Which serves as a better metaphor for the Portland State experience: a racquetball court or a rock wall? The Peter Stott Center and the PSU Outdoor Program are looking for a few motivated students (again) to help them change the face of athletic adventure here on campus.
I don’t have any experience with rock wall climbing – at least not literally – but I do know a thing or two about the racquetball courts here on campus. About 15 years ago, the weird sport that occurs in a small box of a room came into my life, courtesy of that great disseminator, television. I was watching Monday Night Football with my next-door neighbor.
A commercial came on, and I saw a pair of sweaty white guys in 1980s athletic gear (nice shorts!) holding tiny racquets in their sweatbanded wrists. One competitor felt like going a final round, but the other seemed worn down. The match was destined to continue, however, due to the fierce competitor’s subtle taunt of “How about for a Michelob Lite?”
“You’re on,” responded the other, and a sweeping anthem emanated from my neighbor’s TV set. A studio band that sounded like a cross between Foreigner, Journey and Toto built a heavy beat behind what struck me then as yet another sweaty white guy belted out the inspired lyric, “Michelob Lite for the winner.”
My pal and I looked at each other and realized that this crazy sport, apparently a high-tech cross between wall-ball and badminton, was going to be the sport of our future. After all, racquetball afforded us the chance to make tons of great grunting noises in an acoustically friendly environment. The necessity of plastic safety goggles assured us we had stumbled upon an activity in which participants genuinely could lose an eye or two. Best of all, when the chips were down, we could give voice to the Michelob Lite theme song and imagine ourselves sweating in slow motion.
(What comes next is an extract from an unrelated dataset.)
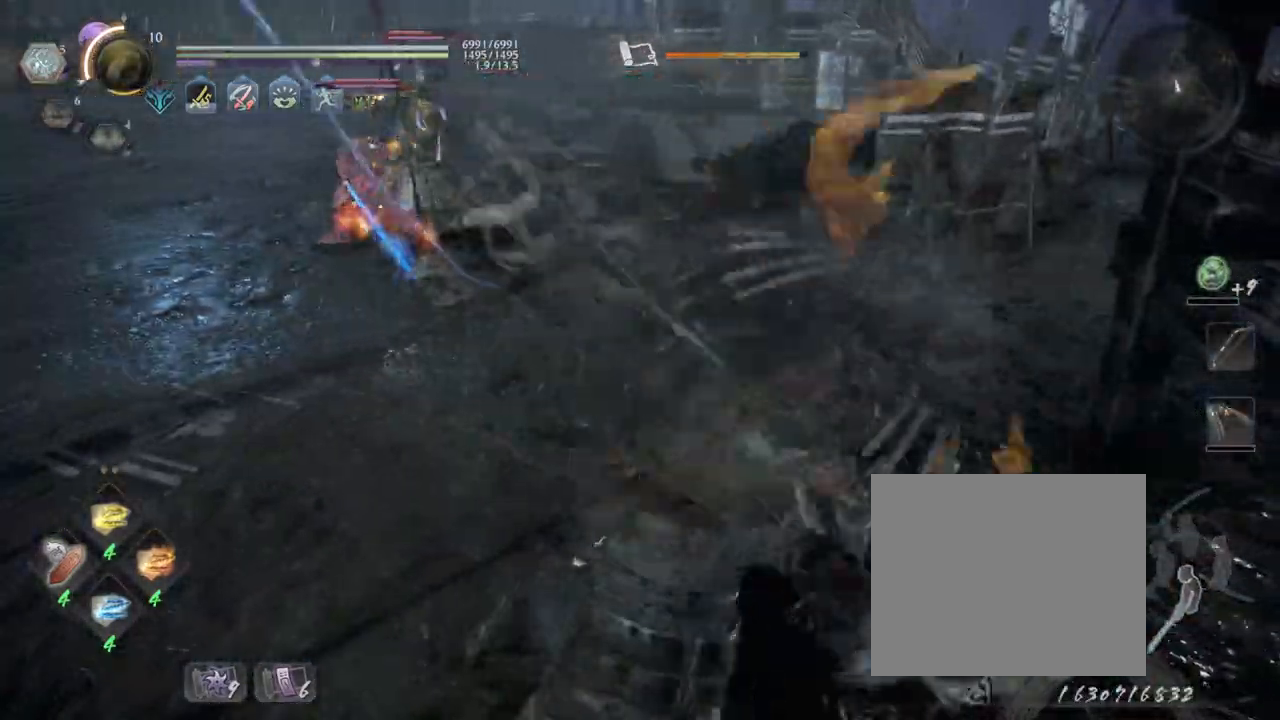
{"buttons": [], "left_stick": "up", "right_stick": "center", "events": [[50, "TRIANGLE", "up"], [83, "left_stick", "up"]]}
It isn’t entirely clear to me why we gave up on racquetball. The movie “Say Anything” told us kickboxing was bound to be “the sport of the future,” but neither of us rushed to trade in our safety goggles for padded gloves.
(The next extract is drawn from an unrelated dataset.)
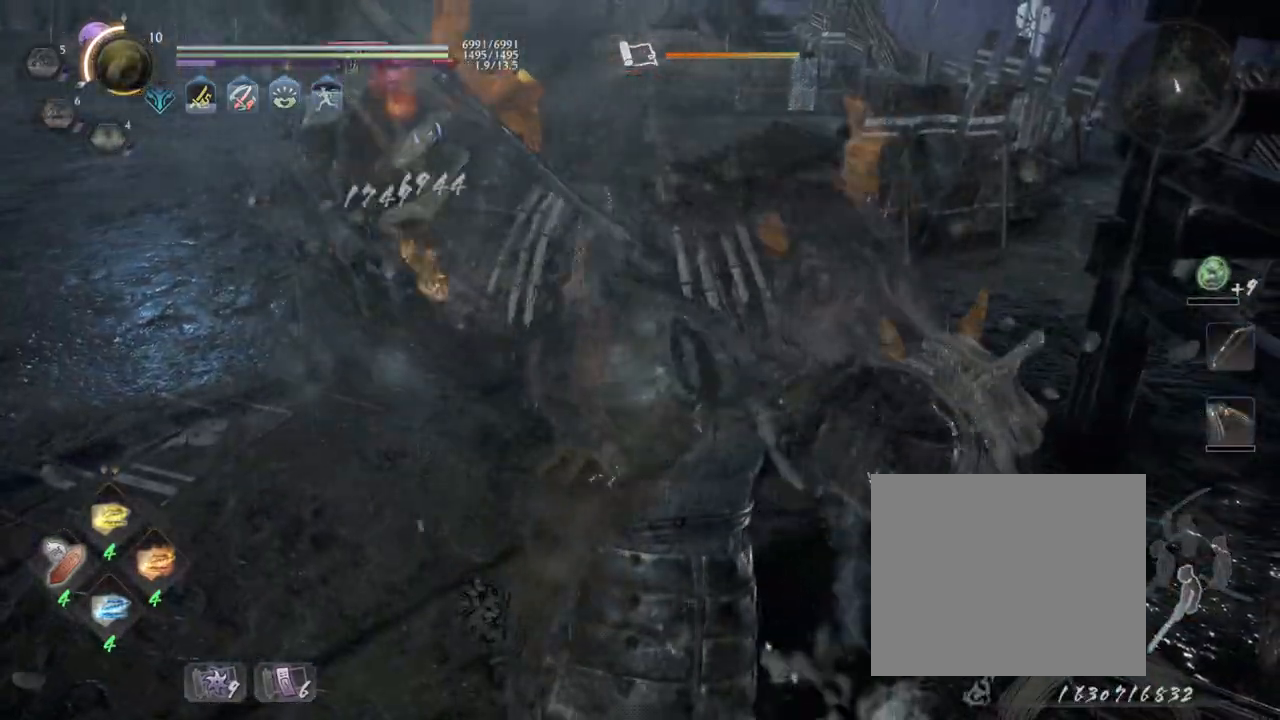
{"buttons": [], "left_stick": "up", "right_stick": "center", "events": []}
Perhaps the odor of those small, square courts finally got to us. Whatever the reason, we neglected our adopted sport. The courts were left to languish as we transferred our competitive anthem to one-on-one basketball and side-street baseball.
Apparently we weren’t the only ones to renounce racquetball. You can go see for yourself. The Stott Center hosts quite a few underused courts. Now it seems that a couple of those empty echo chambers may be transformed into part of a rock wall for collegiate climbers. The Student Fee Committee, in consultation with PSU’s Outdoor Program and Vice President for Administration and Finance George Pernsteiner has been working on constructing a rock wall for a couple of years now.
In a Vanguard story from July, former Outdoor Program Coordinator Elizabeth Fowler estimated the cost of this project as being somewhere in the $100,000 to $150,000 range. Having never seen a beer commercial that tackled the subject of constructing an indoor climbing range, I can only take other people’s word for it that this is something of a bargain. The wall is scheduled for construction over 2003.
If you think a rock wall would be a pretty nice thing to have around campus, you might want to give a shout-out to the Outdoor Program at its Web site, www.odp.pdx.edu. Big projects like this one only seem to get done around here when a few dedicated folks get seriously involved, scouting out donors and contributors. As you work with your fellow would-be wall climbers, you can keep your motivation level up with the retro adult beverage jingle of your choice.
I can see why people think that the proposed wall would be a nice thing to have here on campus. When students feel that difficulties with financial aid has them up against the wall, they can draw inspiration from their experiences battling the man-made elements in the Stott Center. Racquetball doesn’t seem to express the postsecondary educational experience in quite the same way.
On the other hand, the constantly ricocheting sphere exhibits an affinity with the assorted ideas that shoot around one’s dome like a laser light show over the course of a term. The notion that there is only one way out of a weirdly lit box of a room might work as an allegory for reaching one’s academic goals. Best of all, the empty courts themselves stand as a reminder of trends gone by, and the constantly shifting paradigm of – wait for it – supply and demand (I thought of that myself!).
So maybe the time is coming for me to trade in my old theme song for a new one.
No longer shall I enter final exam week hunched over my notes humming the competitive tune of my adolescence. If enough people care about this fashionable manner of testing their own limits, passers-by just might by subject to the tragedy of my very best Julie Andrews impersonation. My fellow Vikings, I have heard the call! I’ll be the guy wearing a John McEnroe sweatband and out of date white jogging shorts, sitting alone in a dusty old racquetball court, singing the new Viking fight song: “Climb Ev’ry Mountain.”